Nonetheless, there are two especially intriguing mysteries concerning the events of October 1 1965.
First, did Aidit have real evidence of a planned generals’ coup later that month or was he deliberately deceived?
Western intelligence agencies deeply feared the PKI would come to power as Sukarno declined. They imagined a premature PKI grab for power would provide the pretext to defeat the party.
Did they find a channel to feed misleading information to Aidit that led him to plot the coup as a countermeasure?
We may discover the answer when Western intelligence files are finally opened – not likely to be in the lifetime of any of us. However, Jakarta was such a pungent stew of rumour and speculation in 1965 that it would be difficult to show that a Western intelligence intervention had decisively influenced PKI thinking.
Second, did Suharto know more about the 30th September Movement plans than he ever admitted?
That Suharto was not among the generals who were kidnapped is not significant. He was generally considered non-political and would hardly have been involved in planning a coup.
We also need not take seriously the argument that Suharto’s highly effective seizing of the initiative after the disappearance of his commanding officers speaks to inside knowledge.
Military commanders are trained to react decisively, and a characteristic of conspiracies is that they often work to the advantage of those who react to them, rather than those who plot. Plotters typically find it hard to adapt their carefully laid plans to changing circumstances, whereas responders can improvise.

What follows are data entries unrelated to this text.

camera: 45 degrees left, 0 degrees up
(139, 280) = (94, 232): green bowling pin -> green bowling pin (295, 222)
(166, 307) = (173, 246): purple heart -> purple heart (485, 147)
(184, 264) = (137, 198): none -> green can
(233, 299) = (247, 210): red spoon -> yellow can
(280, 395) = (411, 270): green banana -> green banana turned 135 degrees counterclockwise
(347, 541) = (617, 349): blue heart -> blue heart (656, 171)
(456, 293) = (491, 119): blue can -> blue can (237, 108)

However, there is an important fact linking Suharto to the coup plotters. One of the movement’s leaders, Colonel Abdul Latief, was a close friend of Suharto. He spoke to Suharto on September 29 and again just hours before Untung’s forces set out to arrest the generals.

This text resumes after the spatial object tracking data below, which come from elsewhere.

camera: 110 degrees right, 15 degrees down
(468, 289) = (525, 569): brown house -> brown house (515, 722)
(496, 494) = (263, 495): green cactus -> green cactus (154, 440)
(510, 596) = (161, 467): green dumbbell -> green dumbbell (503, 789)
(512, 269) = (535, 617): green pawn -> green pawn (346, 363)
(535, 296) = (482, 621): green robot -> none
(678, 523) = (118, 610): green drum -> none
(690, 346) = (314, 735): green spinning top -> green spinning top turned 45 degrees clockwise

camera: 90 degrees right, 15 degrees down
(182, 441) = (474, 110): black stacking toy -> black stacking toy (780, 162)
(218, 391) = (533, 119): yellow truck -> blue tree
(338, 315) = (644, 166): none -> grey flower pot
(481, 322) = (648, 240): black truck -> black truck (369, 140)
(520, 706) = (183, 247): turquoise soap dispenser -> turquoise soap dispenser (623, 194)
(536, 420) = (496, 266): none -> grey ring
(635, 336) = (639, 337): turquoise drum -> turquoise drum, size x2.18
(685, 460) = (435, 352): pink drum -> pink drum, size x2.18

At his trial 13 years later, Latief claimed that at the first meeting, in Suharto’s home, he and Suharto briefly discussed the likelihood that senior generals were planning a coup. The second meeting took place in a Jakarta hospital, where Suharto was seeing to his son Hutomo, who had scalded himself with hot soup.
He claimed to inform Suharto that action was under way. “Having reported to him,” Latief testified:
I obtained moral support because there wasn’t any reaction from him.
Latief’s account of Suharto’s impassiveness rings true. Both before and after 1965, Suharto’s modus operandi was to keep his cards close to his chest and to move decisively at the last minute.
Latief’s information to Suharto may have been oblique and ambiguous, and it is uncertain what Suharto could or should have done at that moment. But Suharto was probably mentally prepared for action on the morning of October 1 in a way that none of his colleagues were.
The subsequent ease with which the communist party was destroyed showed how fragile it was in comparison with the army. A tattered economy along with old antagonisms between communism and Islamic groups, too, would have presented a PKI government with extraordinary difficulties.
A communist Indonesia was unlikely. That makes it all the more tragic then that the coup provided the pretext for the murder of half-a-million people.